Consider the scale of local commitments. GM spent nearly $400 million reconfiguring its Fairfax plant for EVs, anchored to a next-generation Bolt with a limited production horizon. Ford invested heavily in Claycomo to support electric Transit vans, while signaling broader EV ambitions might be subject to “adjustments.”
These were board-approved capital allocations by companies with decades of manufacturing discipline.
Yet within quarters, those same companies have written off more than $50 billion in EV-related investments globally. GM and Ford now cite weaker demand, elevated costs, and shifting policy assumptions—language familiar to anyone who has watched a strategic retreat dressed as prudence. While many charges are booked far from Kansas City, their implications are not. Large write-downs tend to be followed by smaller sentences: delayed shifts, idled lines and deferred hiring.
Kansas City’s auto plants are not insulated. Facilities configured for specific EV platforms become stranded assets when volumes shrink. Limited-run models do not sustain long-term employment. Supplier networks built for scale do not easily downshift. Workers trained for one future are left waiting.

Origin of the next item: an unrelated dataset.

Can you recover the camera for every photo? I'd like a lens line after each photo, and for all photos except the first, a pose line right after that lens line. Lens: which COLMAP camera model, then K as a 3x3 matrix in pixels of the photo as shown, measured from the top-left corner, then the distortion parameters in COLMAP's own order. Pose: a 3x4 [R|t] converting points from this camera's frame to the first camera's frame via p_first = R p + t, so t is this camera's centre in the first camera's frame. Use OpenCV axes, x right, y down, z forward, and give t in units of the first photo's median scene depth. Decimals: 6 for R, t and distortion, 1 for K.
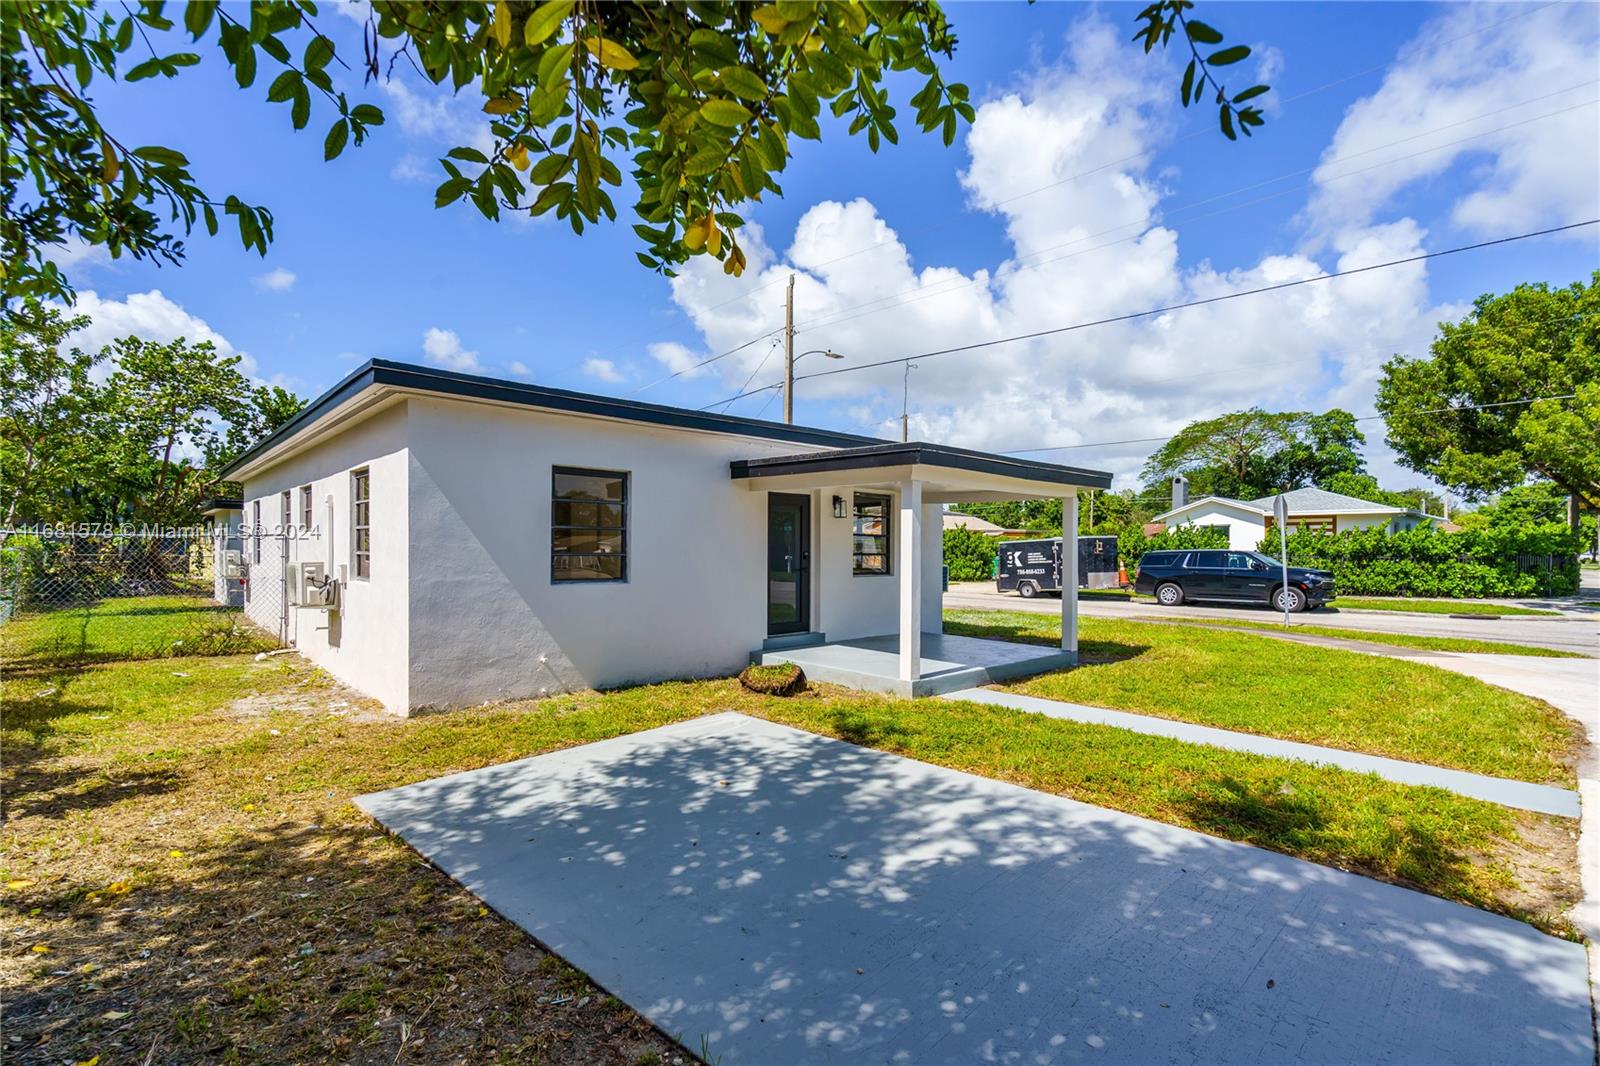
lens RADIAL K [[724.0, 0, 800.0], [0, 724.0, 533.0], [0, 0, 1]] dist [-0.005210, -0.000342]
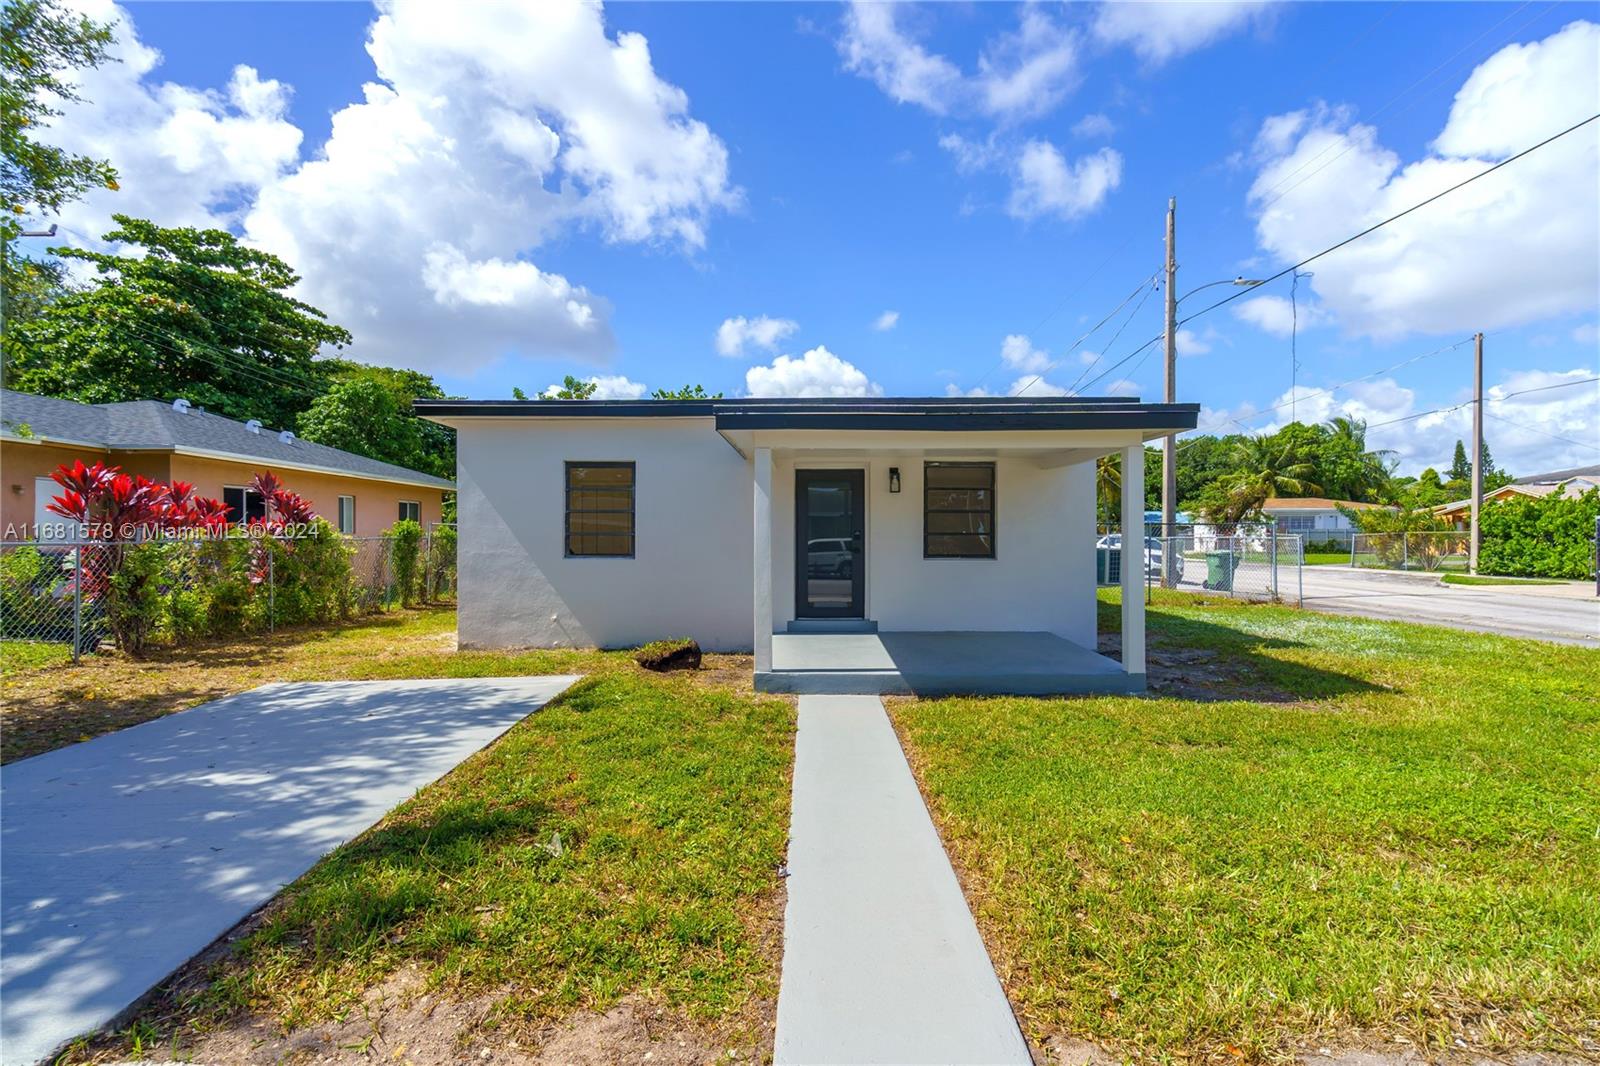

British financial columnist Matthew Lynn recently described the EV push as one of the most costly self-inflicted industrial miscalculations in history, based on balance sheets. Strip away the rhetoric, and his point is difficult to dismiss: legacy automakers treated electrification as a linear transition, when it has proven anything but.
Executives assumed demand would follow regulatory ambition. They assumed price sensitivity could be solved with subsidies. They assumed consumers would adapt faster than infrastructure. And they assumed competition would come from familiar rivals rather than state-backed Chinese manufacturers with radically different cost structures.
In effect, they bet that electrification would save the industry from structural challenges—when in reality, it magnified them.
For regions like ours, the most immediate risk lies in passivity. Decisions with profound local consequences are being made elsewhere, often with only a passing acknowledgment of how finely balanced regional manufacturing ecosystems really are. When a plant loses a model line, the damage radiates outward—through logistics firms, machine shops, tax revenues, and school districts.
This is not nostalgia for internal combustion. EVs have their place, especially hybrids. It is a critique of executive certainty—the belief that markets can be commanded rather than persuaded, and that communities would simply absorb the downside if the math failed.
Kansas City’s business leadership should not accept that. If automakers are rethinking timelines and capital allocation, regional stakeholders deserve more than reassurances. Civic leaders and major suppliers should press for clarity: What production volumes are actually committed here? What contingencies are in place if demand softens? And how much risk has quietly been transferred from corporate balance sheets to local payrolls?
As I’ve said, Ingram’s generally avoids addressing global industrial strategy. But when the stakes are this tangible, neutrality begins to look less like prudence and more like complacency. Kansas City has already invested—in infrastructure, incentives, and human capital. The least it deserves in return is candor, discipline, and a course correction before today’s write-offs become tomorrow’s layoffs.
Boardrooms elsewhere may call these decisions strategy. Here, we call them a reminder that bets made far away can bankrupt work and livelihoods close to home. Electric or not, these aren’t just write-offs on a spreadsheet—they’re potential pink slips on our streets. Memo to the C-suites in Dearborn and Detroit: Please don’t hang us out to dry.